[[ Exercise inputs open ]]
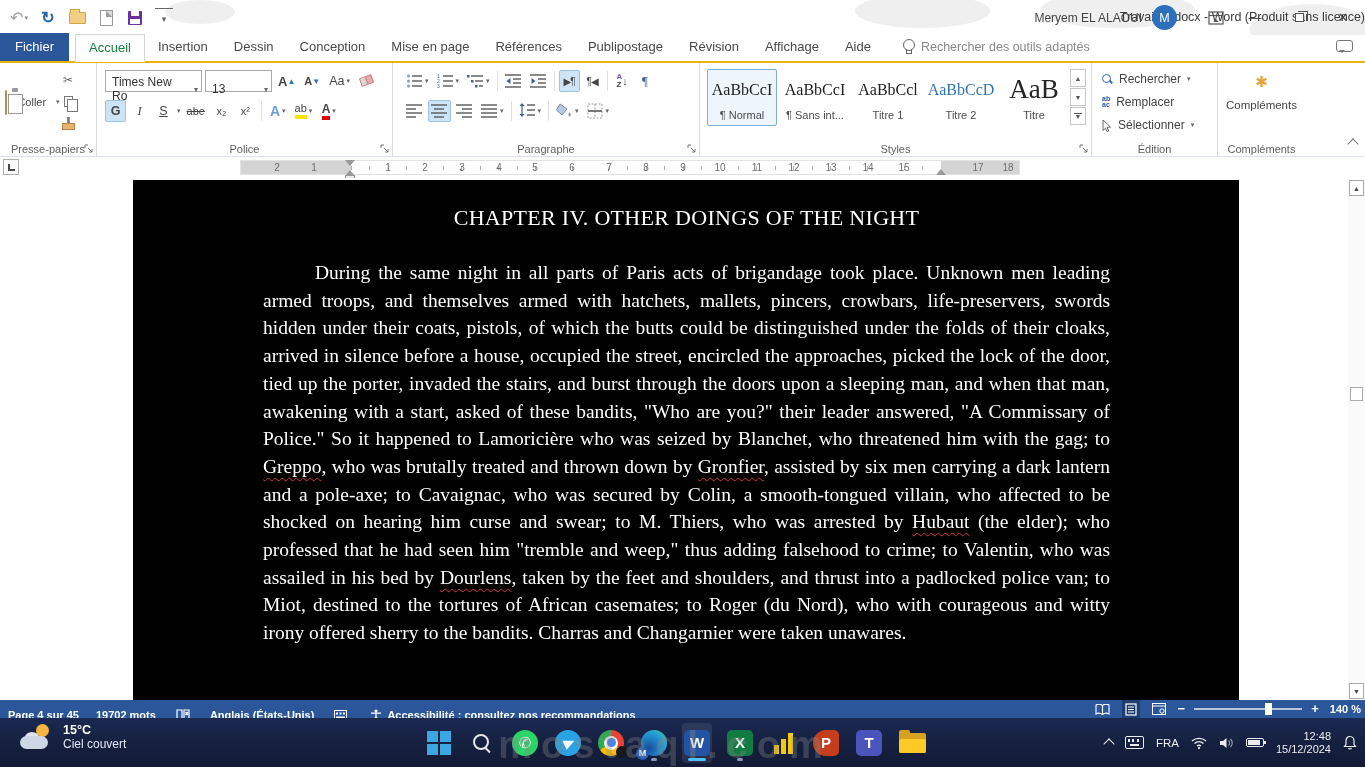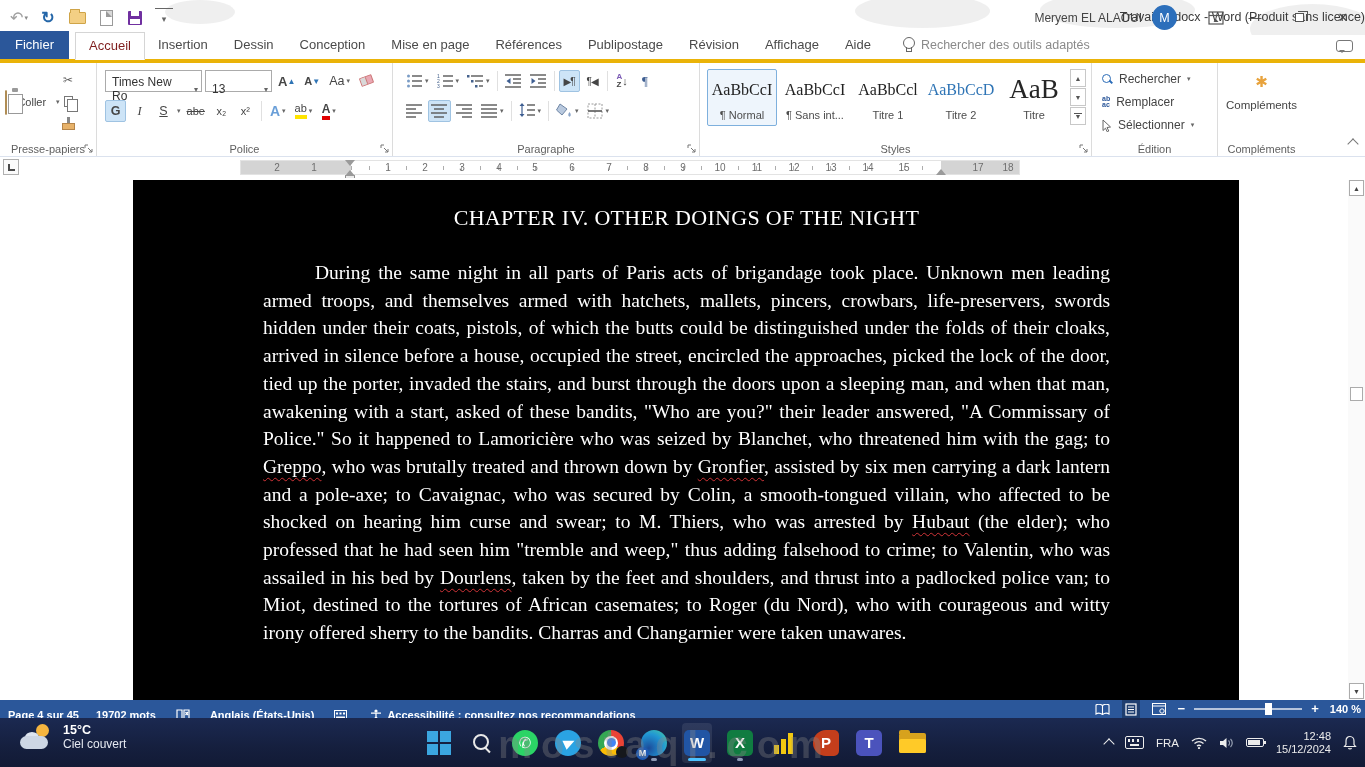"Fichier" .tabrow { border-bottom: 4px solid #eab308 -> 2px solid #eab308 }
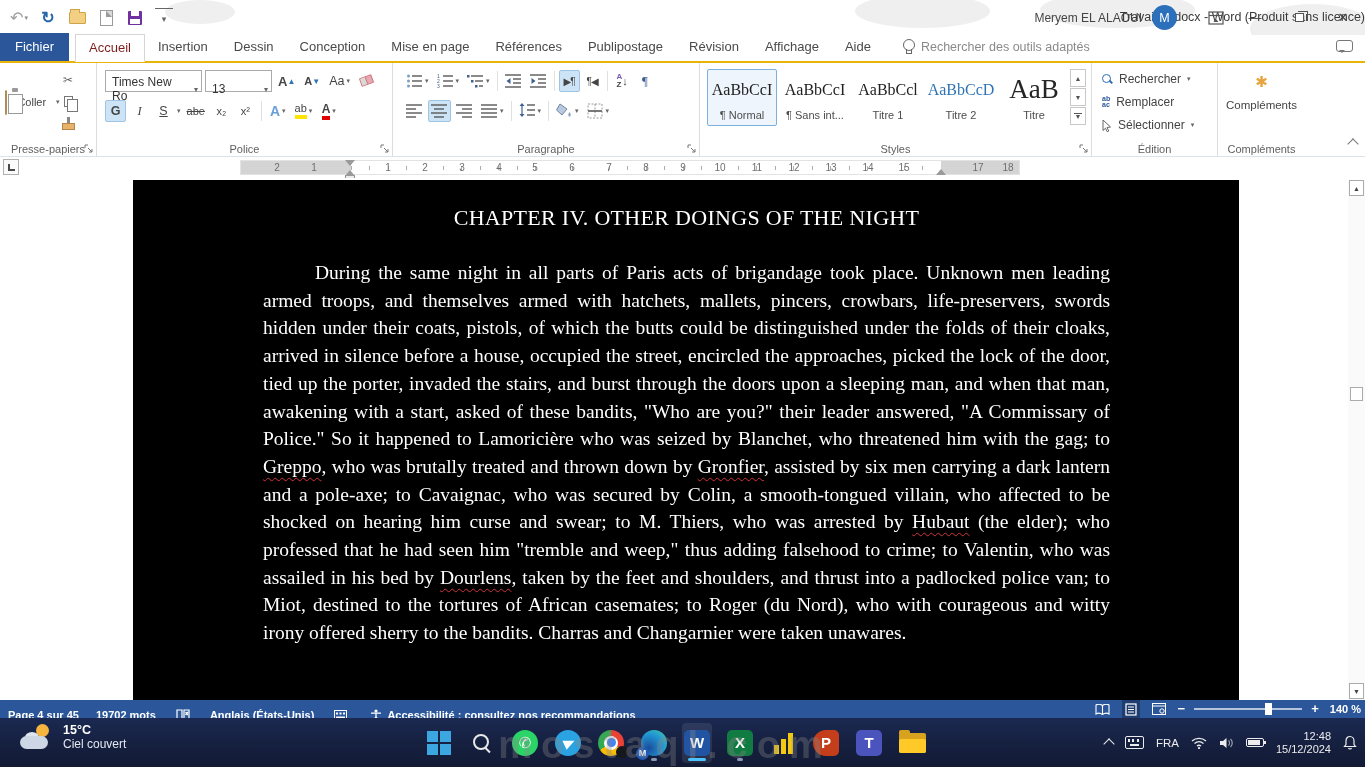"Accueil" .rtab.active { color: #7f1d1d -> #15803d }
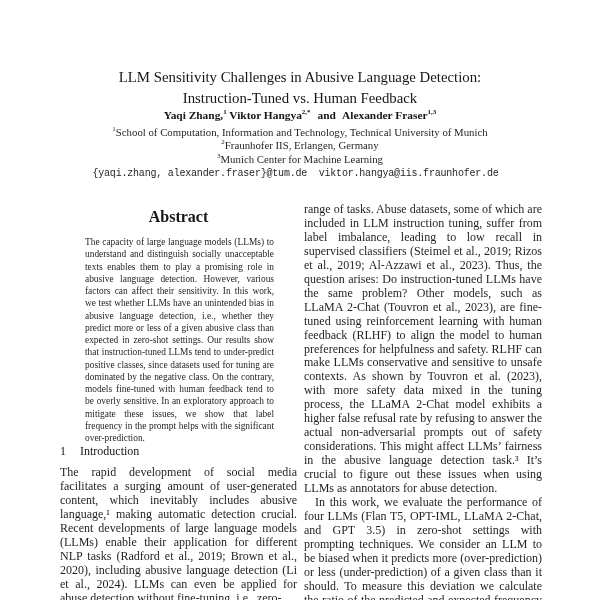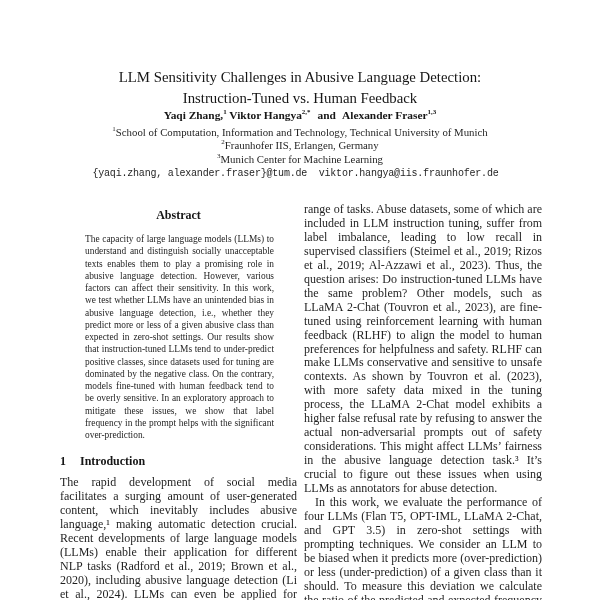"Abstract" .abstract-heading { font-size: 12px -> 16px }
[[ Exercise inputs closed ]]
[[ Exercise inputs open ]]
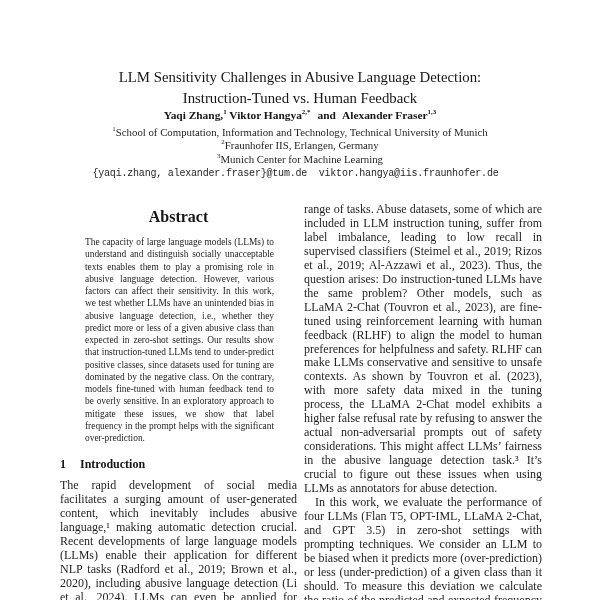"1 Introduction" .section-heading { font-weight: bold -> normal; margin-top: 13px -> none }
[[ Exercise inputs closed ]]
[[ Exercise inputs open ]]
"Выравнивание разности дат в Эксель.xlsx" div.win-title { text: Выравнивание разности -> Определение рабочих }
[[ Exercise inputs closed ]]
◆ **The problem**: From the listing above, repeat only the lines between the line containing "border-bottom: 4px solid" and the line containing "font-size: 12px ->", those two included. Pictures are not part of the copy.

◆ **Answer**:
"Fichier" .tabrow { border-bottom: 4px solid #eab308 -> 2px solid #eab308 }
"Accueil" .rtab.active { color: #7f1d1d -> #15803d }
"Abstract" .abstract-heading { font-size: 12px -> 16px }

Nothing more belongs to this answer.